Tour de force may leave you wanting a little lie-down

utmost happinessReview: Beverley Roos-Muller

The Ministry of Utmost Happiness by Arundhati Roy (Hamish Hamilton/Penguin)

The tiny, Indian-born activist writer Arundhati Roy is now in her mid-50s, so can hardly still be considered an enfant terrible of the literary scene, as she was when she burst onto it in 1997 by bagging the Big One – the Booker, for The God of Small Things.

Yet she certainly has lost nothing of her “go for it” approach: there is nothing “small”  about The Ministry of Utmost Happiness, her first novel in two decades.

On the contrary, this is a big, busy and at times overwhelming book, sprawling across the layers of politics, gender, culture, caste, identity and other crises in India today. It is bold and at times meant to unnerve, which it successfully does. It also demands quite a lot from the reader both in concentration, and in patience.

The back cover offers only this: “How to tell a shattered story? By slowly becoming everybody. No. By slowly becoming everything.” Perhaps Roy has taken this too literally, and at times the wonderfully worded novel feels as if it’s been written on steroids. No book can accommodate descriptions of becoming “everything”; it ends up feeling as if she’s overstuffed this story.

This novel covers such a vast swathe of human experience, love and tragedy, life and death, that it is not only difficult to keep track, but also frequently veers off into what seem like side-bars, and even slim threads not essential to the central narrative. The characters often remain removed; whether sinister or sympathetic, we are not quite sure what to make of them.

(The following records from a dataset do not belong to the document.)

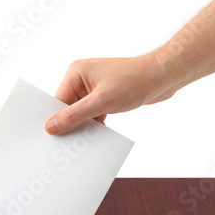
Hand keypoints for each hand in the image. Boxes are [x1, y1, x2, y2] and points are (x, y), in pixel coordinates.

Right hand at [45, 55, 175, 134]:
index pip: (58, 101)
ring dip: (86, 125)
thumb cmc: (134, 81)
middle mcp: (82, 78)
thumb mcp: (101, 102)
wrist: (162, 77)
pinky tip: (99, 132)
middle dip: (72, 123)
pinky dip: (95, 123)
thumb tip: (52, 126)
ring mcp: (93, 87)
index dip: (57, 119)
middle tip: (71, 142)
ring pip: (81, 112)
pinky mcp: (104, 95)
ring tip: (88, 137)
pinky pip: (92, 113)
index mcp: (76, 73)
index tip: (55, 138)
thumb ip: (75, 115)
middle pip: (68, 107)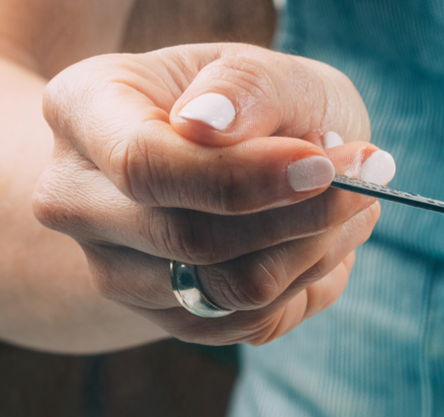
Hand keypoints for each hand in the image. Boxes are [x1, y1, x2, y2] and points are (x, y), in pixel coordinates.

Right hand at [33, 43, 388, 344]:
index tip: (324, 163)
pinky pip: (251, 321)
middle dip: (299, 215)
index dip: (243, 176)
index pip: (145, 164)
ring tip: (353, 202)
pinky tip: (325, 237)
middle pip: (189, 237)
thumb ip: (243, 87)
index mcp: (81, 112)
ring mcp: (115, 270)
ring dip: (314, 250)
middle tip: (367, 179)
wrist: (236, 158)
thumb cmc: (250, 104)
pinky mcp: (168, 320)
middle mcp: (76, 200)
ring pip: (228, 289)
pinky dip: (308, 280)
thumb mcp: (260, 68)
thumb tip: (209, 125)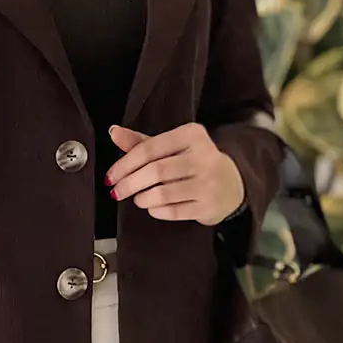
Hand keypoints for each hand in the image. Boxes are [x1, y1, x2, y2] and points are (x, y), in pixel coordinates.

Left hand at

The first section is perhaps the most readable: we enter the life of Anjun, a person of fluid gender who lives in the twilight world of India’s Hijras, those who are both jeered at, and sometimes feared, for their appearance and attitude – for they have had to learn to be sometimes forceful in order to survive.

It is partly from them that the book’s (ironic) title begins to make sense – hijras are reknowned for “invading” a wedding, wearing brilliantly coloured clothing and acting flamboyantly, in order to extort money to “go away” – milking the happiness of the bridal party in order to source the cash to survive.

Anjun is a difficult yet sympathetic figure, full of nurturing and yearning, longing to have that very thing he/she never will – a child. It will be her living haven in a cemetery that resolves the full circle of this boisterous book, which at times seems to split its seams as Roy gallops off into other, complex and lengthy sections, including the powerful love between a trio of friends, and the tragi-comedy and catastrophe of Kashmiri politics.

As an act of writing, it is a tour de force. But it could have – and should have – been pared down to allow the strong story line more clarity. Some literary scholars have liked it, and I am not sorry to have read it. But as for the aftermath – I think I’m going to need a little lie-down.